TEXTO PROPORCIONADO —
--

Es casi un lugar común entre los intelectuales del Primer Mundo
considerar que en América Latina el péndulo está oscilando hacia la
izquierda. Se ha extendido la opinión de que nuestro continente es hoy
una suerte de laboratorio de alternativas, que no pocos ven con
entusiasmo y esperanza, quizá como contrapartida de la situación poco
atractiva que viven en sus propios países, donde potentes movimientos
–como el que ganó las calles hace pocos años contra la guerra en Irak–
lucen hoy desfibrados y aletargados.

Sin la menor pretensión de agotar el tema, un breve repaso a recientes
artículos de un puñado de intelectuales –los estadounidenses Noam
Chomsky y James Petras, el francés Alain Touraine y los autores de
Imperio, Michael Hardt y Toni Negri– es suficiente para develar tanto el
predominio de un análisis simplificador que rehúye las complejidades por
las que atraviesa América Latina, como el traslado a realidades lejanas
de problemas domésticos del Primer Mundo.

--

Por favor, enumera a todos los intelectuales que el texto menciona por su nombre. Las líneas de abajo no tienen relación con el texto.

DATOS DISPONIBLES —
--

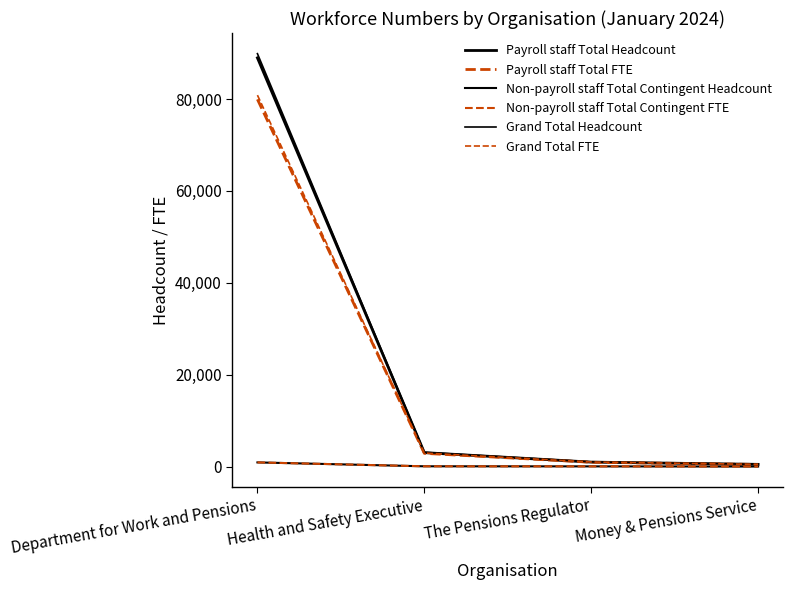

Count the number of data series in this chart.

6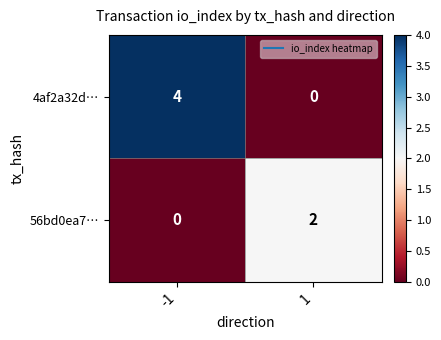

Is it true that 56bd0ea7… equals 0 at -1?

True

--

RESPUESTA — Noam Chomsky, James Petras, Alain Touraine, Michael Hardt y Toni Negri.